Detecting & Hunting Ransomware Operator Tools: It Is Easier Than You Think!

Ryan Chapman, SANS Instructor and author of SANS FOR528: Ransomware for Incident Responders, provides an overview of tools leveraged often by ransomware operators. Though a multitude of ransomware operations and affiliate groups exist, we see a great deal of overlap between the tools leveraged by these groups (and that's an understatement!).
- Are you following and utilizing projects such as Living Off Trusted Sites (LOTS) and Bring Your Own Vulnerable Driver (BYOVD)?
- Are you looking for Bloodhound/SharpHound?
- Do you know how PsExec-like tools work at a forensic level (e.g., smbexec)?

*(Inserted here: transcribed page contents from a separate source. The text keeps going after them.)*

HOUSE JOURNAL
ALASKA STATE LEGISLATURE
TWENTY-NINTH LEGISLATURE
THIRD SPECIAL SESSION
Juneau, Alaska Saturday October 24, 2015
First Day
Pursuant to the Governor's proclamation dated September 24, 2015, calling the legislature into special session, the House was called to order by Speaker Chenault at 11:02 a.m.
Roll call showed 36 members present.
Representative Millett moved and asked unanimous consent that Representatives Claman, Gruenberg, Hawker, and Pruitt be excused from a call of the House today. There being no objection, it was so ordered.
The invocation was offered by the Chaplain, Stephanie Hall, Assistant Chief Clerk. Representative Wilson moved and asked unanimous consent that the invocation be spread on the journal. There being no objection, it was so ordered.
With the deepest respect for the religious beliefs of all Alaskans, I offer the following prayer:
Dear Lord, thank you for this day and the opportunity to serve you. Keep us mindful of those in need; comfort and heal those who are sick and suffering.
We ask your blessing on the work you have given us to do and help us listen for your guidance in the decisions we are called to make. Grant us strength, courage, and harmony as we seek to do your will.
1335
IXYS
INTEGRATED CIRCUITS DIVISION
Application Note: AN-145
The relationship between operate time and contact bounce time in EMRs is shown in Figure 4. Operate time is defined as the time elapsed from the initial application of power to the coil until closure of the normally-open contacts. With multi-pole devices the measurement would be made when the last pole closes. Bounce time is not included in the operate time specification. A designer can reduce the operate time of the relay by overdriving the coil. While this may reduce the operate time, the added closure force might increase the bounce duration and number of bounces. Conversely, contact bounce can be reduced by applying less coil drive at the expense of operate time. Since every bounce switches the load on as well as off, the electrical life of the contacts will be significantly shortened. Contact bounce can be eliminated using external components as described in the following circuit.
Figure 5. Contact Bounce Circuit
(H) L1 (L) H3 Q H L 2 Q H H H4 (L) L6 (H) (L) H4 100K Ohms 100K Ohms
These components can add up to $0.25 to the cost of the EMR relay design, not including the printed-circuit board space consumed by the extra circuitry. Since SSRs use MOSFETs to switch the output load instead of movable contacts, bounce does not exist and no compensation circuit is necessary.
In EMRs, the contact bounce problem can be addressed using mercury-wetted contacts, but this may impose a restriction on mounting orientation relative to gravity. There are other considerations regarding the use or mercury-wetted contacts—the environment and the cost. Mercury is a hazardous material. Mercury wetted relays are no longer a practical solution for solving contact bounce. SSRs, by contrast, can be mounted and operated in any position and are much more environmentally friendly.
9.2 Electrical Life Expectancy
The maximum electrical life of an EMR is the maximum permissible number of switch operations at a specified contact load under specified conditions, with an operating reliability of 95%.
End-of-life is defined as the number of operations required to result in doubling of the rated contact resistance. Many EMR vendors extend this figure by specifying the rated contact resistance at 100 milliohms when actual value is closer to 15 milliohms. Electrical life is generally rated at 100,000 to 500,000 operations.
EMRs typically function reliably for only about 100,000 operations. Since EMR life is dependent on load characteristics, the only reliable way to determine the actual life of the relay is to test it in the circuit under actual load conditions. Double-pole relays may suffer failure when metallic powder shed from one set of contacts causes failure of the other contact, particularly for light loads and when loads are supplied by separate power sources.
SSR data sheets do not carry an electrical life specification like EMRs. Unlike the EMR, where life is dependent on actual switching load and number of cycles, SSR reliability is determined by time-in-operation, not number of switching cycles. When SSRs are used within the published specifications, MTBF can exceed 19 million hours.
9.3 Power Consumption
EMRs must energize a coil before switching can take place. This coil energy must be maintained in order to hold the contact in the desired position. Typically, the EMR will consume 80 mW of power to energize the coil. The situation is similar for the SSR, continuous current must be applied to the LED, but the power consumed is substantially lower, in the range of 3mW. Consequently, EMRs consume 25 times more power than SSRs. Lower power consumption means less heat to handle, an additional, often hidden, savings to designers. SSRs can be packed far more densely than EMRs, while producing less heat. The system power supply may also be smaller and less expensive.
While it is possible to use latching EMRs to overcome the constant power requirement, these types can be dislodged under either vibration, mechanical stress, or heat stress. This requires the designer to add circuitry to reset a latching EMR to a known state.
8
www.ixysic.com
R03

Are you hunting for rogue installations of Remote Monitoring & Maintenance (RMM) tools?
- Did you know that data exfiltration tools like Winzip, 7Zip, WinSCP, FileZilla, Rclone, and MEGAsync often leave forensic artifacts that are absolute snitches that are just phenomenal for us cyber defenders?

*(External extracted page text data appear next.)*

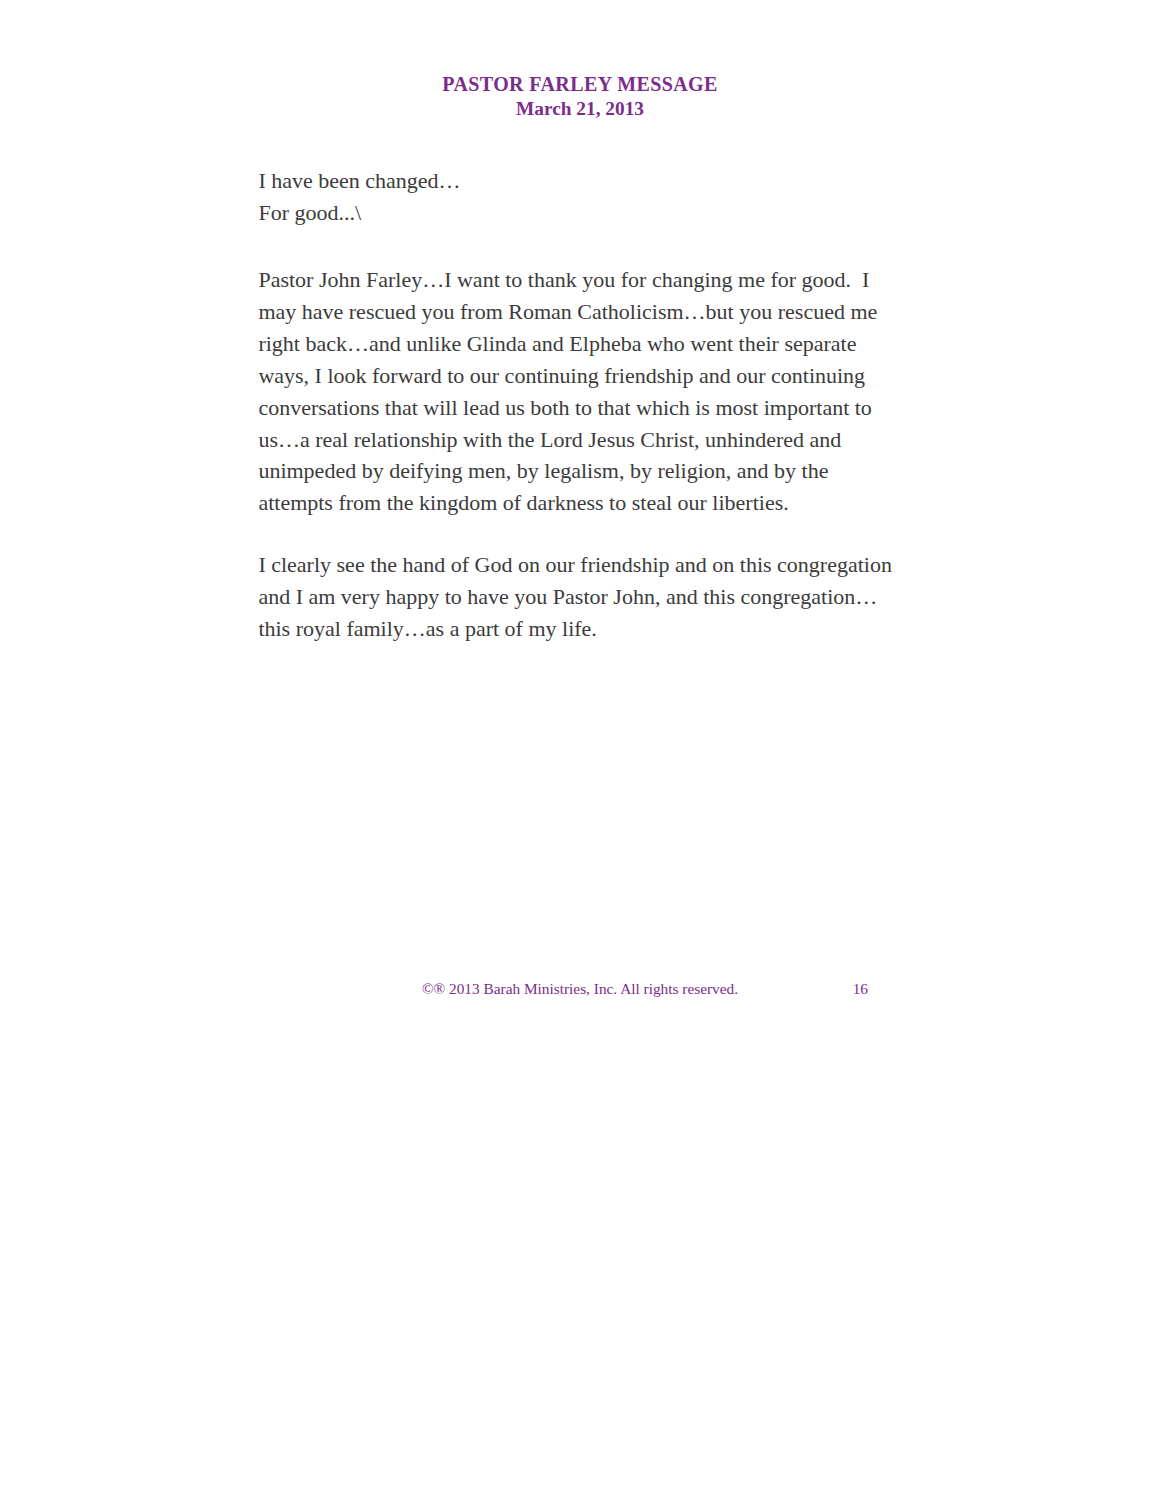PASTOR FARLEY MESSAGE
March 21, 2013
I have been changed… For good...\
Pastor John Farley…I want to thank you for changing me for good. I may have rescued you from Roman Catholicism…but you rescued me right back…and unlike Glinda and Elpheba who went their separate ways, I look forward to our continuing friendship and our continuing conversations that will lead us both to that which is most important to us…a real relationship with the Lord Jesus Christ, unhindered and unimpeded by deifying men, by legalism, by religion, and by the attempts from the kingdom of darkness to steal our liberties.
I clearly see the hand of God on our friendship and on this congregation and I am very happy to have you Pastor John, and this congregation…this royal family…as a part of my life.
©® 2013 Barah Ministries, Inc. All rights reserved.
16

In this session he will discuss these tools, and show you how they work, and share tips & tricks related to preventing, detecting, and hunting them!

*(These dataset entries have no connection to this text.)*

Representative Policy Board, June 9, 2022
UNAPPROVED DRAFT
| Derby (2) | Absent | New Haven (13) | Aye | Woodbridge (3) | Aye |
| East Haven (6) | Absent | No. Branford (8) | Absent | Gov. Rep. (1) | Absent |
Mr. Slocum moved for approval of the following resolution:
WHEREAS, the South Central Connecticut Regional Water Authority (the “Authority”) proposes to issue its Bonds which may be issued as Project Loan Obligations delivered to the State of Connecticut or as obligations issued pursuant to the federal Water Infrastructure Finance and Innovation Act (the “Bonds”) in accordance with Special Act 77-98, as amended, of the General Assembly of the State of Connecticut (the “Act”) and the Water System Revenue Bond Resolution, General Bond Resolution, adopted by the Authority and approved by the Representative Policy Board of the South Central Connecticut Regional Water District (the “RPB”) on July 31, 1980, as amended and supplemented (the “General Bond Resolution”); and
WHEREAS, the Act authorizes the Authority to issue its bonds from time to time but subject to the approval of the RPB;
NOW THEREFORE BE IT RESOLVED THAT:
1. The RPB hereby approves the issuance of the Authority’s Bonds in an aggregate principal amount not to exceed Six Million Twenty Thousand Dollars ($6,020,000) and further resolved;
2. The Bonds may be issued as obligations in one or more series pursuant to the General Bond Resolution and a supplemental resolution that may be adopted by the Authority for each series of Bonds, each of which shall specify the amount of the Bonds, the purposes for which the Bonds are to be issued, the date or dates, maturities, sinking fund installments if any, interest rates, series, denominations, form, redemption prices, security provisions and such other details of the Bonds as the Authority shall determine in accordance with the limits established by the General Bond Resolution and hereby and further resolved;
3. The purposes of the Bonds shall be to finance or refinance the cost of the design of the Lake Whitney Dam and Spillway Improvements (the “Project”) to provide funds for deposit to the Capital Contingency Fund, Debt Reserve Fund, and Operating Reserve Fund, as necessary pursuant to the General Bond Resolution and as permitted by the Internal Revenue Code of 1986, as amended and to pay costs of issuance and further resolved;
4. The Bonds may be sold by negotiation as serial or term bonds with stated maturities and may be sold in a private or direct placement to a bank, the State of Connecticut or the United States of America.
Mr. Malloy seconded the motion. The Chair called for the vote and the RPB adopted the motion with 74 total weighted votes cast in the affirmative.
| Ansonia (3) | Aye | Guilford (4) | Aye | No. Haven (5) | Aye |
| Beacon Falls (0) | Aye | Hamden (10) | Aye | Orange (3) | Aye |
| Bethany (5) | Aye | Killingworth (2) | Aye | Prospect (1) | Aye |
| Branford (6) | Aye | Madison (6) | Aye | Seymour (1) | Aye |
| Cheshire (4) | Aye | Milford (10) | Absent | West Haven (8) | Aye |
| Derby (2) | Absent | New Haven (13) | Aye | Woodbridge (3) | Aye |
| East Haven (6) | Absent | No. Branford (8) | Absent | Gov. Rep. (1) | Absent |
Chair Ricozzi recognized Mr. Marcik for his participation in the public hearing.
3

About FOR528: Ransomware for Incident Responders course

About Ryan Chapman

Ryan is a Principal Incident Response Consultant with Palo Alto Networks. He has worked in the Digital Forensics & Incident Response (DFIR) realm for over 10 years. He is the author of the new SANS course on ransomware FOR528: Ransomware for Incident Responders and he has also taught the SANS FOR610: Reverse Engineering Malware. During his career, Ryan has worked in Security Operations Center and Cyber Incident Response Team roles that handled incidents from inception through remediation. With Ryan, it's all about the blue team, including sifting through Packet Captures, researching domains and IPs, hunting through log aggregation utilities, analyzing malware, and performing host and network forensics.